Im vergangenen Jahr zählte die Polizei 141 Fälle von Gewaltkriminalität in Marxloh. Platz fünf im Duisburger Stadtvergleich. Die Aufklärungsquote ist stabil, die Zahl der Tumultlagen rückläufig. Trotzdem: Bei einigen bleibt ein Gefühl mangelnder Sicherheit. Weil es nicht die Statistik ist, die das Bild prägt – sondern der Blick in den Hausflur, der Weg zur Schule, der Müll an der Ecke.

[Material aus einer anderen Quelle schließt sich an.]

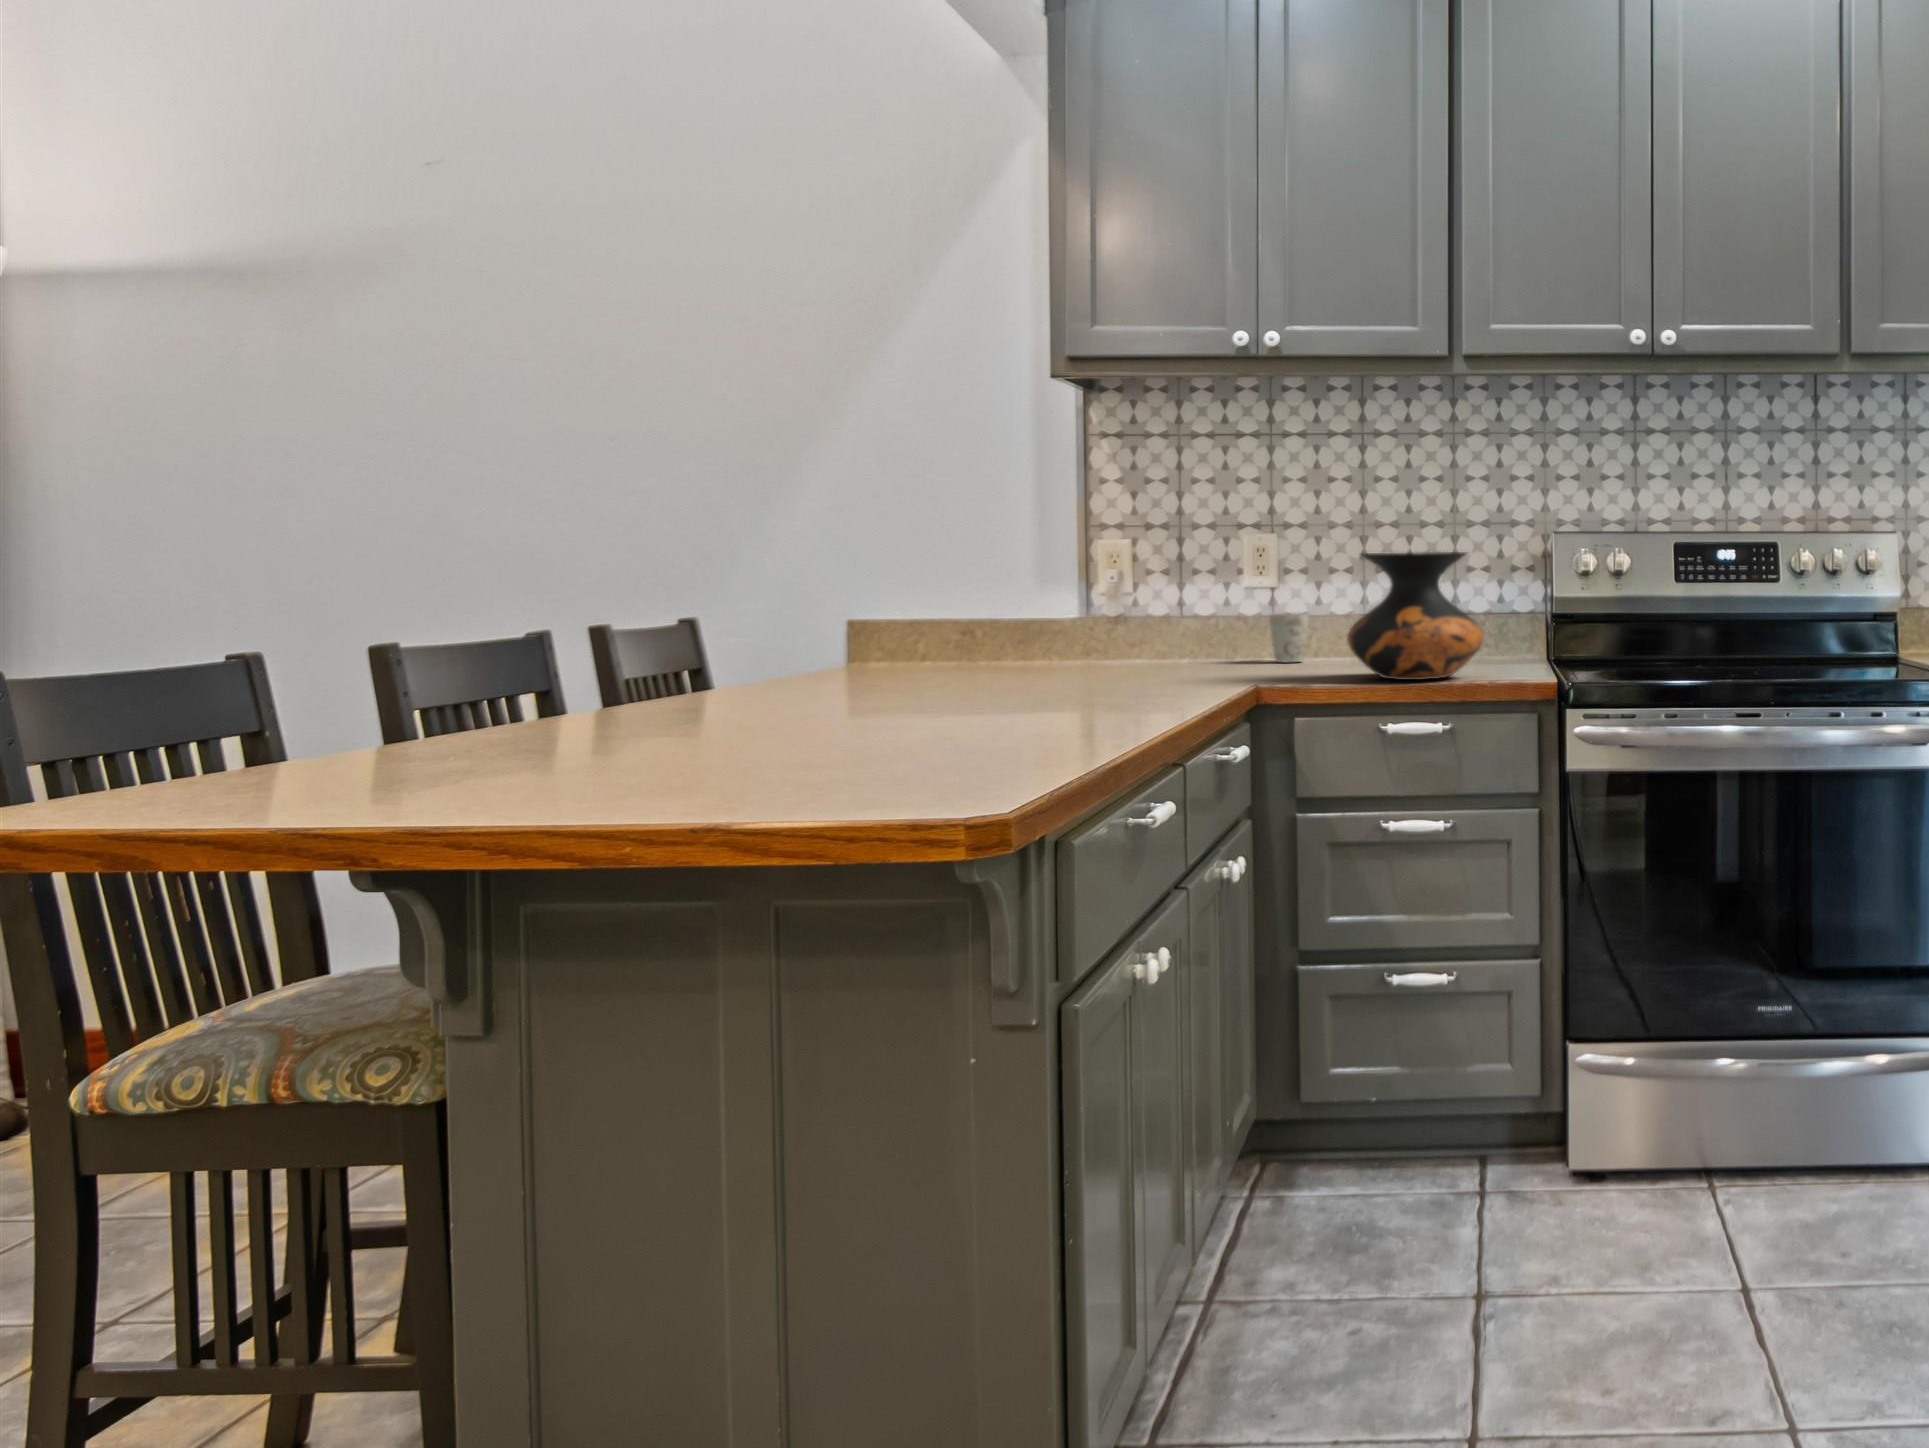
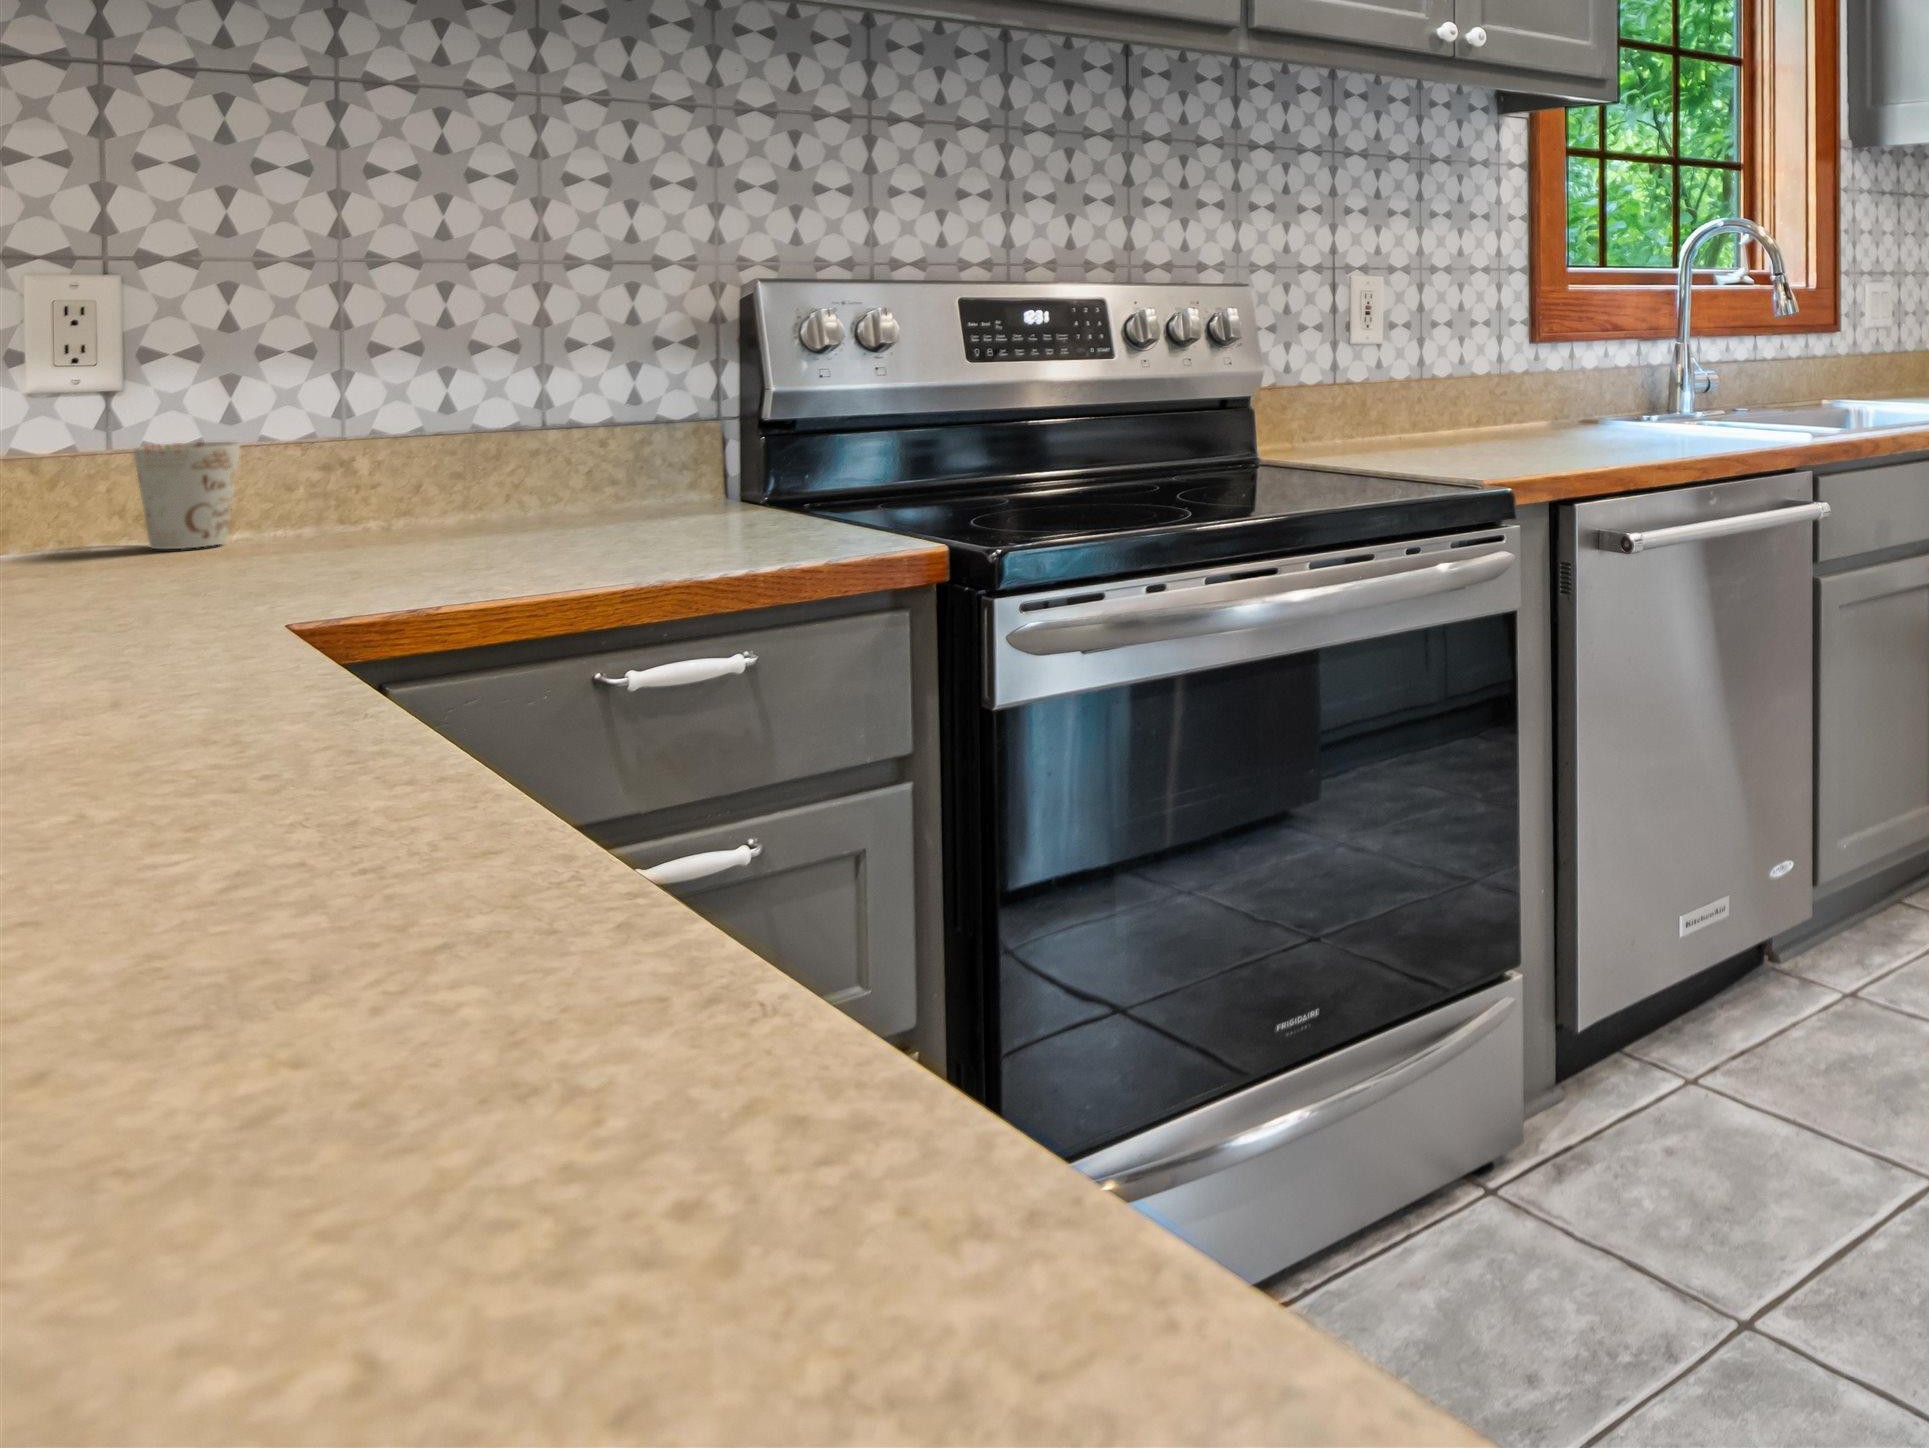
vase: present [1347,552,1484,680] -> none [487,312,790,567]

Claus Lindner sagt, man dürfe sich nicht täuschen lassen. „Es ist besser geworden.“ Aber er weiß auch, dass zwischen einem Projekt und einer echten Ankunft ein langer Weg liegt. Die Bühne der Begegnung steht einige Stunden später noch immer leer. Nur der Junge mit dem Roller zieht noch seine Kreise.

Maximilian Heimerzheim ist Volontär im Innenpolitik-Ressort.